_To do_: Can you print, character for character, the lines of the data from the line with "West Yorkshire" up to and including the line with "ary Beach South"?
─── Exercise inputs ───
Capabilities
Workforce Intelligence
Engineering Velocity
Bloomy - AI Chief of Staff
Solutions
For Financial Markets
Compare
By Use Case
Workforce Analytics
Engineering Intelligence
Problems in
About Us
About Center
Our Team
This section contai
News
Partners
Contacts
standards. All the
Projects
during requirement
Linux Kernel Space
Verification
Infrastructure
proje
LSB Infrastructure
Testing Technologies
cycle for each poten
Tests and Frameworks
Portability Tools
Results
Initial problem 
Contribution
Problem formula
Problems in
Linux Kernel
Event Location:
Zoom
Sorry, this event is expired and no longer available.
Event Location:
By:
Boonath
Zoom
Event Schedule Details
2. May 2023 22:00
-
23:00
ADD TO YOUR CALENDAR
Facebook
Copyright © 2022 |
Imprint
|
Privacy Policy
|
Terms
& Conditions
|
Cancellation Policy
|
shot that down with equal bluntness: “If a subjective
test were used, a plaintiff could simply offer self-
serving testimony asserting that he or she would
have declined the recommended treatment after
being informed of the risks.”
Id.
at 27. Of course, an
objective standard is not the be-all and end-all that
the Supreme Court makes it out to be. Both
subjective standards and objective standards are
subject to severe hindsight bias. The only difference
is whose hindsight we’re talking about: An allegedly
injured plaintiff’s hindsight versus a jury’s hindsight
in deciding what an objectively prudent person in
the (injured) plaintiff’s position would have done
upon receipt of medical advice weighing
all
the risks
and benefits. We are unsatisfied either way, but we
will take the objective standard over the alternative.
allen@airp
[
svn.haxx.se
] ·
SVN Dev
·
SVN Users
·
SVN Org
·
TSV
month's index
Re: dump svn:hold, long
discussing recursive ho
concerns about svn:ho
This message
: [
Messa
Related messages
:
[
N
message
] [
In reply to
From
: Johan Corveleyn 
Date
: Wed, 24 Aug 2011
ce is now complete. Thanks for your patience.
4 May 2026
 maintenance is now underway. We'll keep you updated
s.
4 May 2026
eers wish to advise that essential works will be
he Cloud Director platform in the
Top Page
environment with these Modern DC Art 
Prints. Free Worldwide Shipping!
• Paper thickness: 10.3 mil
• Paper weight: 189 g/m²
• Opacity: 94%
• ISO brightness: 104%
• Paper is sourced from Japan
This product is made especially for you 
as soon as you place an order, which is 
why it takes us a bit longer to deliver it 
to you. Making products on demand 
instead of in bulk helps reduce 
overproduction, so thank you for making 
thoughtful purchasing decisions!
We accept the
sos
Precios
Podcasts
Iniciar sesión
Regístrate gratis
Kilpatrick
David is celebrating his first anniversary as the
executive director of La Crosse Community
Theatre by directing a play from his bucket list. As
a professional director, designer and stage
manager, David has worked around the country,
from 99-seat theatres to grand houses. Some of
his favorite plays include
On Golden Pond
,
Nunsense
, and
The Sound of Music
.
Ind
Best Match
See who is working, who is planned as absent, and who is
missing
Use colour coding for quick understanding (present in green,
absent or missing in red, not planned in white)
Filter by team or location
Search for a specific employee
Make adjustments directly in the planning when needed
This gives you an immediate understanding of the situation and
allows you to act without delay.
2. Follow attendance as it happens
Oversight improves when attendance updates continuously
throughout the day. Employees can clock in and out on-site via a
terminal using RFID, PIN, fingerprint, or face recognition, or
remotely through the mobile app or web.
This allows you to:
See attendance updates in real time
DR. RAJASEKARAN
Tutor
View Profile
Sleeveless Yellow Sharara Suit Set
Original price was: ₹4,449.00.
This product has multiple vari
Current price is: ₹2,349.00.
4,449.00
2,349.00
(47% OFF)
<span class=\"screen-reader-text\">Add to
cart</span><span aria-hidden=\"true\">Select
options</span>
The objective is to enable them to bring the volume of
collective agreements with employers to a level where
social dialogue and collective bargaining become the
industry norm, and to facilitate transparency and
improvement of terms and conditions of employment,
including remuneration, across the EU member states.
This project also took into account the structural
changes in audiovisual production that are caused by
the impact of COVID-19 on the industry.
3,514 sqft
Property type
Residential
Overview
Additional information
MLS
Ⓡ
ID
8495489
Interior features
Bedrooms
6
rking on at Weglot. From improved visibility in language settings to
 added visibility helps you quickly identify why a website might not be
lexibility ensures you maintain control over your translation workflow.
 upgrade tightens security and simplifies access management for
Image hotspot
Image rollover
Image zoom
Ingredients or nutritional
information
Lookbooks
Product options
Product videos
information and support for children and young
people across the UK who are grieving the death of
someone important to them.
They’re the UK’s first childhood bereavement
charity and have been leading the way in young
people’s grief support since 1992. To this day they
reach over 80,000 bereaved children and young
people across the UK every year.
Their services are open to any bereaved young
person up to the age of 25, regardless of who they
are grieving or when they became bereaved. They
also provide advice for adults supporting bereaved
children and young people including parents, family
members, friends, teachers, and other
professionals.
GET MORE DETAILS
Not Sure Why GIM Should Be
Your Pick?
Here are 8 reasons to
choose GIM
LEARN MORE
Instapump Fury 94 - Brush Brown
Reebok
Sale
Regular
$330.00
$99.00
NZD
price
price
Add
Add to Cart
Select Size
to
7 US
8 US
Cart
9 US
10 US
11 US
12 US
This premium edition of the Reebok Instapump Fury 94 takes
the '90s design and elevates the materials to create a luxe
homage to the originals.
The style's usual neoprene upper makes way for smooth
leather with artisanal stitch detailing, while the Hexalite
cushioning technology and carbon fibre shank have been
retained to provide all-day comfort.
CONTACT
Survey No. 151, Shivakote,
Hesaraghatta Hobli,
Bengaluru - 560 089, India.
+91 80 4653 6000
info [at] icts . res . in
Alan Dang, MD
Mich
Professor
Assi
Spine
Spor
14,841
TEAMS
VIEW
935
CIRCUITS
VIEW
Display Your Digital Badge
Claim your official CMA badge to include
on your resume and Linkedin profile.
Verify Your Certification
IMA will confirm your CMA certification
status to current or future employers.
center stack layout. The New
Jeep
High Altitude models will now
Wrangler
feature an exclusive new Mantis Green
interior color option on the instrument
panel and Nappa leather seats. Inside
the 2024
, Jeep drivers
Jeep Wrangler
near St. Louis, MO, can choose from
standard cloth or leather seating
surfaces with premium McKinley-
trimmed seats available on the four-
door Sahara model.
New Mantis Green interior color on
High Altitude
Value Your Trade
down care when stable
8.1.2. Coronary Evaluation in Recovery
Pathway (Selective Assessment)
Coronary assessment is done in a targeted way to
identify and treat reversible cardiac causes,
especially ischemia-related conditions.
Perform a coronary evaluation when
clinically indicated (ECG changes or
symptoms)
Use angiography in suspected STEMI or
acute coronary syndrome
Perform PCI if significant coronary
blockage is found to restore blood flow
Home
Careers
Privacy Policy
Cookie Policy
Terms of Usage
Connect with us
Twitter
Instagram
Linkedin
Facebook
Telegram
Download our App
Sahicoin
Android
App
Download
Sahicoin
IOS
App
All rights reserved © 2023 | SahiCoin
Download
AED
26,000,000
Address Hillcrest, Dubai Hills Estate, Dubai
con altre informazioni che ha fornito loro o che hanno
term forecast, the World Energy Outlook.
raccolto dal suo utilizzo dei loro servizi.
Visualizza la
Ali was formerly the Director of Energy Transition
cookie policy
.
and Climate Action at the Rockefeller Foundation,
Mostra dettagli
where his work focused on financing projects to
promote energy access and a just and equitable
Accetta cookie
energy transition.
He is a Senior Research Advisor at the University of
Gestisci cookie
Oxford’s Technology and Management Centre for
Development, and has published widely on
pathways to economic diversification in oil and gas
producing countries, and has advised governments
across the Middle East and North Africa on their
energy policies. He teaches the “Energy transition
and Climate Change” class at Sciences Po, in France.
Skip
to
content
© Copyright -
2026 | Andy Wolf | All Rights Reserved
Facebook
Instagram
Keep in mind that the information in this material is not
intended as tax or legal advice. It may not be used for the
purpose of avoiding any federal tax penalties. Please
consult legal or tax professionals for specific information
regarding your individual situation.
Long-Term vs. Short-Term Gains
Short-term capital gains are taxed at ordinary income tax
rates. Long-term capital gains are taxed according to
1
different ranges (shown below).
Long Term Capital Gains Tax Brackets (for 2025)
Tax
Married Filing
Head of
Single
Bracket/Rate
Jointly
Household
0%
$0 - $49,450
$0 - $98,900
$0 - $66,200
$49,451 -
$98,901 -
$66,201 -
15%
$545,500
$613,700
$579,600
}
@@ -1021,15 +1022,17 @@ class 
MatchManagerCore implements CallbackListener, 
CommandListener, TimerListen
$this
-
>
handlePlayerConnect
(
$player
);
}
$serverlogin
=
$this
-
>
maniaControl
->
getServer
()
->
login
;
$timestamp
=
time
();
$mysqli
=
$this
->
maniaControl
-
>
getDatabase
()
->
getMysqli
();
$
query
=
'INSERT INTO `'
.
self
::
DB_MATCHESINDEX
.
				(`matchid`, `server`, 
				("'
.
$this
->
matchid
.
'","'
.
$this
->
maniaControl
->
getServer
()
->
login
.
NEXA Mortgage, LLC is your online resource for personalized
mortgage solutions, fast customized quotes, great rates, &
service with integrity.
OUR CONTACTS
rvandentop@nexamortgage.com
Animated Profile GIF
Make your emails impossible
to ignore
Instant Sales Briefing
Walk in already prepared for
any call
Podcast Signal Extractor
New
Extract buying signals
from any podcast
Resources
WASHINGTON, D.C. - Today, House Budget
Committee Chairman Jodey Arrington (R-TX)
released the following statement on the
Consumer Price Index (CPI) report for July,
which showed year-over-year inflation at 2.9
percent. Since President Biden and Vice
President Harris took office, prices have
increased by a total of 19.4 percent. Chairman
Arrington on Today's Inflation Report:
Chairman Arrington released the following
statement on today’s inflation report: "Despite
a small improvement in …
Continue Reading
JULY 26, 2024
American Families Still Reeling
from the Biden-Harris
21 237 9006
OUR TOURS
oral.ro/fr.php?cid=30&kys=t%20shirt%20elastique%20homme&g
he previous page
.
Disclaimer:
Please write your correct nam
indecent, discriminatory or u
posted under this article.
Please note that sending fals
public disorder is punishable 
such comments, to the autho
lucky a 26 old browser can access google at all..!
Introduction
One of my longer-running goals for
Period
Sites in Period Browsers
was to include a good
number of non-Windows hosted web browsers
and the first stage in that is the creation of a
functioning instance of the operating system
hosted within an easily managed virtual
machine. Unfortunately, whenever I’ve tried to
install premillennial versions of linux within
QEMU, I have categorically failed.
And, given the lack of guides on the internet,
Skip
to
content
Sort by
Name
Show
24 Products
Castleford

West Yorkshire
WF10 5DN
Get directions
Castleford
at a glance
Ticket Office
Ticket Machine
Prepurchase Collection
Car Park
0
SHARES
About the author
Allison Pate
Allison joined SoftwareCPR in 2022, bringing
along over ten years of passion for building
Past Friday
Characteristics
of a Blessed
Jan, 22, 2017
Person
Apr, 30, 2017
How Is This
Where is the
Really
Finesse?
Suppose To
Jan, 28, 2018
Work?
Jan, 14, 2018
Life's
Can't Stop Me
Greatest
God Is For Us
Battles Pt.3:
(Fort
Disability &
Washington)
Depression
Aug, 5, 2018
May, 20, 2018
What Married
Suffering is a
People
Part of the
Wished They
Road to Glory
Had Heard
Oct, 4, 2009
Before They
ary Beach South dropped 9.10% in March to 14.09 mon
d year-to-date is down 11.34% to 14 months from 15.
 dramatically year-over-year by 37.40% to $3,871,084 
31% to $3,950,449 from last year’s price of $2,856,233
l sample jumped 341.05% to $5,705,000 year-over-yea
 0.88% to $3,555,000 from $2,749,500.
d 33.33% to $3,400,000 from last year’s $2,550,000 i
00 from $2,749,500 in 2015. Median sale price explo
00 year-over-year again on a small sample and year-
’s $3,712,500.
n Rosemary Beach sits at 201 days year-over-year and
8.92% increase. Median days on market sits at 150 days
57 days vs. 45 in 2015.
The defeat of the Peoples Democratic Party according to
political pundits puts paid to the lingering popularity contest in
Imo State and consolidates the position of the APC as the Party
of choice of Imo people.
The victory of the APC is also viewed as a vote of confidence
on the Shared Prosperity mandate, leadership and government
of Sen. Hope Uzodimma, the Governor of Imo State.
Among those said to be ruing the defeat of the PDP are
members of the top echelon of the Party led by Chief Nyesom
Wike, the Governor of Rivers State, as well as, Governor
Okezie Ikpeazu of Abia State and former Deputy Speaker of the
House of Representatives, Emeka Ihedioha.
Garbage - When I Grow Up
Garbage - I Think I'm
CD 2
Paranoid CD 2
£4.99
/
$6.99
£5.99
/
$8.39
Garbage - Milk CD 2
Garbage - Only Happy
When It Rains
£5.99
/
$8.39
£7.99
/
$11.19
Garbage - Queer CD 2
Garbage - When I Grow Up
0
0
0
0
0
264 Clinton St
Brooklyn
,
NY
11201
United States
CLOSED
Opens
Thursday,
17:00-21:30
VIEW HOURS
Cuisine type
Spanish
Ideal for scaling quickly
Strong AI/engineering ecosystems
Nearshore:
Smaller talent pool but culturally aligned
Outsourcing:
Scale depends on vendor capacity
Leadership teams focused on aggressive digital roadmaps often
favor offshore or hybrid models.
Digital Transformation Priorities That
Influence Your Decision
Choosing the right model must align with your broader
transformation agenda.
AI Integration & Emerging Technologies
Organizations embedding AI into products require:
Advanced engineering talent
───
_Reply to the task_:
West Yorkshire
WF10 5DN
Get directions
Castleford
at a glance
Ticket Office
Ticket Machine
Prepurchase Collection
Car Park
0
SHARES
About the author
Allison Pate
Allison joined SoftwareCPR in 2022, bringing
along over ten years of passion for building
Past Friday
Characteristics
of a Blessed
Jan, 22, 2017
Person
Apr, 30, 2017
How Is This
Where is the
Really
Finesse?
Suppose To
Jan, 28, 2018
Work?
Jan, 14, 2018
Life's
Can't Stop Me
Greatest
God Is For Us
Battles Pt.3:
(Fort
Disability &
Washington)
Depression
Aug, 5, 2018
May, 20, 2018
What Married
Suffering is a
People
Part of the
Wished They
Road to Glory
Had Heard
Oct, 4, 2009
Before They
ary Beach South dropped 9.10% in March to 14.09 mon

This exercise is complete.